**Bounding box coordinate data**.
*****

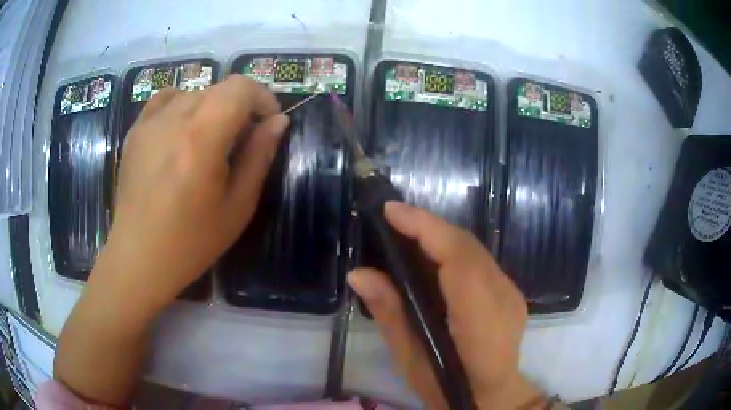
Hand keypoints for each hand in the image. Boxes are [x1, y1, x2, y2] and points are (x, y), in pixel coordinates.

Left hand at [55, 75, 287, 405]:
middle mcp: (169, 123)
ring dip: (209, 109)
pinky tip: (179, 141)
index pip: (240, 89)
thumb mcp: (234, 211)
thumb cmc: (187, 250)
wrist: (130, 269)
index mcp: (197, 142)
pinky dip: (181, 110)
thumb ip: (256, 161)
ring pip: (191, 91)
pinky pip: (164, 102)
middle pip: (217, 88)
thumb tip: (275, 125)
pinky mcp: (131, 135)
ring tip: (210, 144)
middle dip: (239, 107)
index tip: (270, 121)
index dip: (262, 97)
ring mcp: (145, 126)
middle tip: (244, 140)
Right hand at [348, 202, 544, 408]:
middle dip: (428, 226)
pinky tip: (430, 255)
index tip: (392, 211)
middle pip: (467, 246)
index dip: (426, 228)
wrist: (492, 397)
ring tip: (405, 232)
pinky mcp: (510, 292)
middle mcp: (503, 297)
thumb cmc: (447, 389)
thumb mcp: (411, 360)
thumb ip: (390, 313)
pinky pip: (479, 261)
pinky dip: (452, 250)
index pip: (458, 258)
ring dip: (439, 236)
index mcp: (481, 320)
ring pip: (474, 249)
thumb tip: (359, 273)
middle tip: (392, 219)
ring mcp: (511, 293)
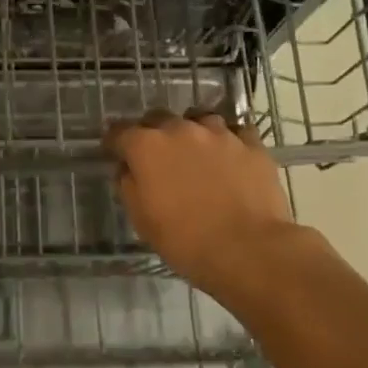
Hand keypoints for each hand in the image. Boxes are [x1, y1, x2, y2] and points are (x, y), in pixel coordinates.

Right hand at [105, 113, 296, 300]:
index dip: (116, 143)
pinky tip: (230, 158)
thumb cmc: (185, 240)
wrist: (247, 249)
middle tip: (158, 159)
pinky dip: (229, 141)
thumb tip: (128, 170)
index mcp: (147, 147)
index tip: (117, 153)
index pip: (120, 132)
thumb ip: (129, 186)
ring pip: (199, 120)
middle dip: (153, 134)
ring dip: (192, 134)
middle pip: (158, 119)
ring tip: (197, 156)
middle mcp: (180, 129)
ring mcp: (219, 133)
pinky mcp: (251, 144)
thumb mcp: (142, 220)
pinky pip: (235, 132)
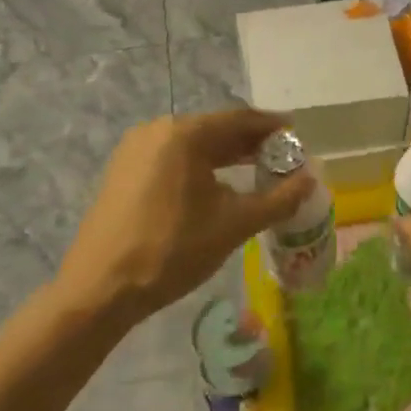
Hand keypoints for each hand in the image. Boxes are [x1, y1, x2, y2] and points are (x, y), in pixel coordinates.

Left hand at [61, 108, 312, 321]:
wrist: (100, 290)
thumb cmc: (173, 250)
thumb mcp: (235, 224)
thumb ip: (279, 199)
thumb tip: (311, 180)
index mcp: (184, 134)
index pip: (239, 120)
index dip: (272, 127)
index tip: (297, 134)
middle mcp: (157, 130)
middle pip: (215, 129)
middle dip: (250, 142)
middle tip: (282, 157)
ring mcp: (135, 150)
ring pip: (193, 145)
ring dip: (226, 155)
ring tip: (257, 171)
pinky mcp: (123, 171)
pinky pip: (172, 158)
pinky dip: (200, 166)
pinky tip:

*****

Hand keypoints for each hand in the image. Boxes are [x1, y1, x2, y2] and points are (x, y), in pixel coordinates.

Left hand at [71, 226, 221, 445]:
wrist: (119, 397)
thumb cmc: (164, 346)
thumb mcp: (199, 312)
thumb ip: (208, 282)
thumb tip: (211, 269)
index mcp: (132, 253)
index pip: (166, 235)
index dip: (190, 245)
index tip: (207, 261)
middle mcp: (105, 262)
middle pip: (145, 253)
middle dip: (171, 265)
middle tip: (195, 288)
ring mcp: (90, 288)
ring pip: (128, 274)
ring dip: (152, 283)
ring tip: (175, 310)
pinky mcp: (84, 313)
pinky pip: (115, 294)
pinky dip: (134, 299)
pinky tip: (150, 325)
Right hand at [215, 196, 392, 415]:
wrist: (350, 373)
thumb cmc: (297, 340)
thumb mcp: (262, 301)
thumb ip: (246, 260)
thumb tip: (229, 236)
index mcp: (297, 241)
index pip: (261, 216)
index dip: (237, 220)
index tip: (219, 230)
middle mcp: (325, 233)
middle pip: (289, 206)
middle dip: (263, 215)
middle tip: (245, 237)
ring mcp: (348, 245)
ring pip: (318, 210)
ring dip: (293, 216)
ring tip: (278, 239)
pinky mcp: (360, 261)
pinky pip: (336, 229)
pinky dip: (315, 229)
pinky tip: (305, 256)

*****

Copy each line from the data above that includes "Right".

Right hand at [348, 202, 544, 408]:
Right hand at [105, 113, 296, 300]:
Right hand at [215, 196, 392, 415]:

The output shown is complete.